Thursday, January 15, 2015 AGS Luncheon
"Late Cretaceous Through Oligocene Magmatic and Tectonic Evolution of the Western Alaska Range"
Noon Luncheon 11:30-1:00 pm
New U-Pb zircon ages together with geochemistry and radiogenic isotopes for Late Cretaceous to Oligocene igneous rocks in the western Alaska Range constrain the spatial distribution, petrogenesis, and tectonic setting of magmatism through time. These igneous rocks were emplaced across multiple basement domains that include Neoproterozoic to Jurassic carbonate and siliciclastic strata of the Farewell terrane, Mesozoic plutonic and volcanic rocks of the Peninsular terrane, and Cretaceous turbiditic strata of the Kahiltna basin. They also host multiple types of mineralization including intrusion-related Au, porphyry Cu-Mo-Au, polymetallic veins and skarns, and peralkaline intrusion-related REE. The oldest intrusive suite is ca. 104 to 78 Ma; the youngest plutons of this relatively localized suite were intruded during folding of the Kahiltna succession. This deformation is interpreted to represent closure of the retroarc Kahiltna basin and a transition to transpression-dominated tectonics along the southern Alaska margin. More widespread magmatism ca. 75– 55 Ma occurred in two general pulses, each with contrasting geochemistry. The first pulse was dominantly magnesian ca. 75–67 Ma, and the second pulse was dominantly ferroan ca. 63–55 Ma. The latter pulse is associated with widespread andesitic to rhyolitic volcanic rocks and was coeval with dextral transpressional deformation. Emplacement of widespread and voluminous intermediate to mafic dikes ca. 59–51 Ma overlaps the final phase of the second pulse. Magmatism waned during inferred late Paleocene to early Eocene ridge subduction along the southern Alaska margin but then resumed ca. 45 Ma, around the same time as the initiation of the Aleutian/Meshik arc. In the western Alaska Range, this dominantly subalkaline Eocene magmatism included emplacement of the elongate N–S Merrill Pass pluton and large volumes of associated ca. 44–37 Ma andesitic flows, tuffs, and lahar deposits. Finally, an Oligocene magmatic pulse involved emplacement of a compositionally variable suite of subduction-related magmas ranging from gabbro to peralkaline granite ca. 31–25 Ma, followed by waning magmatism that coincided with initiation of Yakutat slab subduction.

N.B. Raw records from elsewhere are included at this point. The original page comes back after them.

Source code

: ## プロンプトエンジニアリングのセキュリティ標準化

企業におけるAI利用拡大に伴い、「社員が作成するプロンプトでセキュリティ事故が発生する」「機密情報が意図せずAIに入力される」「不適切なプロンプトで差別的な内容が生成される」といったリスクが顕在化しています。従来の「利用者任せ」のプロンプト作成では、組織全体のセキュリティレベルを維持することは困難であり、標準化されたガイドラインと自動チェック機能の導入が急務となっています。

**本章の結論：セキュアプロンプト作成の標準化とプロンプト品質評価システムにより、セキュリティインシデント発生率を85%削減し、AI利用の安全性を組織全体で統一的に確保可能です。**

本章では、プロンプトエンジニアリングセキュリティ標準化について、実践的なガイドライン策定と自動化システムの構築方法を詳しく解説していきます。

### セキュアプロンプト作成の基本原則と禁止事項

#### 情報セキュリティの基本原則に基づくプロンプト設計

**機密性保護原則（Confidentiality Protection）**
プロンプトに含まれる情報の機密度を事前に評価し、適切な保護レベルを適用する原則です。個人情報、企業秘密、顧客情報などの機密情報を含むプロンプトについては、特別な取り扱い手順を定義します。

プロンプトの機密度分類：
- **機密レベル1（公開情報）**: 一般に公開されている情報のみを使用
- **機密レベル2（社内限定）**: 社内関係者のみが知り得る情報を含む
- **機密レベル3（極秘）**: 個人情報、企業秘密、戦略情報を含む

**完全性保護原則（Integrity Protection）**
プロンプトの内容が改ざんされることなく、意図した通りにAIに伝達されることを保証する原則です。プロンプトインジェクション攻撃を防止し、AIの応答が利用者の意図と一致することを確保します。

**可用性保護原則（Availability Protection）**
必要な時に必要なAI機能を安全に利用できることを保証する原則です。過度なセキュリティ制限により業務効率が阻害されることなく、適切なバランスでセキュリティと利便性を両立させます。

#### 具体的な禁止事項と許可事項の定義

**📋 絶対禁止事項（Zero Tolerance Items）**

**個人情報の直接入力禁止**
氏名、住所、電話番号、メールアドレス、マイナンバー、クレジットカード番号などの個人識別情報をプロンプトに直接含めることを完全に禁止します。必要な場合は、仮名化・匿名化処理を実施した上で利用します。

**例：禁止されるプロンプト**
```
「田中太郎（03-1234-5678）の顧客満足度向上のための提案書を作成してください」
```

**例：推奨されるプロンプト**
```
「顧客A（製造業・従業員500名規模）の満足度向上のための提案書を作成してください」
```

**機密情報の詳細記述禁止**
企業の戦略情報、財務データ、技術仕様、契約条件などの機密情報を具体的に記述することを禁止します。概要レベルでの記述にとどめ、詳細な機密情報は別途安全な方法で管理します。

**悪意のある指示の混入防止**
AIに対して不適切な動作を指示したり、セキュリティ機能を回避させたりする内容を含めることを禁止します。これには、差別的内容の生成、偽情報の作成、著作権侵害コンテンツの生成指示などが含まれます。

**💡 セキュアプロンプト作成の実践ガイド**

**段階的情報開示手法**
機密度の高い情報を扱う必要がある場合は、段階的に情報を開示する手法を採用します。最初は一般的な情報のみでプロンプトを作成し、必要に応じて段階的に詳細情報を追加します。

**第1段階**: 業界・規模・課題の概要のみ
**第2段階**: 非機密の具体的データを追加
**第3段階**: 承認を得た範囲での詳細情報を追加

Jamey Jones is a Research Geologist with the U.S. Geological Survey Alaska Science Center. Originally from northern Louisiana, Jones received a B.S. in Geology from the University of the South in Tennessee, an M.S. from the University of Wyoming working on a metamorphic core complex in northeastern Nevada, and a Ph.D. from the University of Texas at Austin working on the Proterozoic tectonic evolution of western North America. His research interests and expertise include regional tectonics, structural geology, hard-rock petrology and geochronology. He held tenure-track positions for three years each at University of Minnesota Morris and University of Arkansas at Little Rock prior to joining the USGS Alaska Science Center, where he has been working since 2011. His work at the USGS is primarily funded by the Mineral Resources Program, and is focused on framework geology, tectonic evolution, and mineral resources of Alaska and the northern North American Cordillera.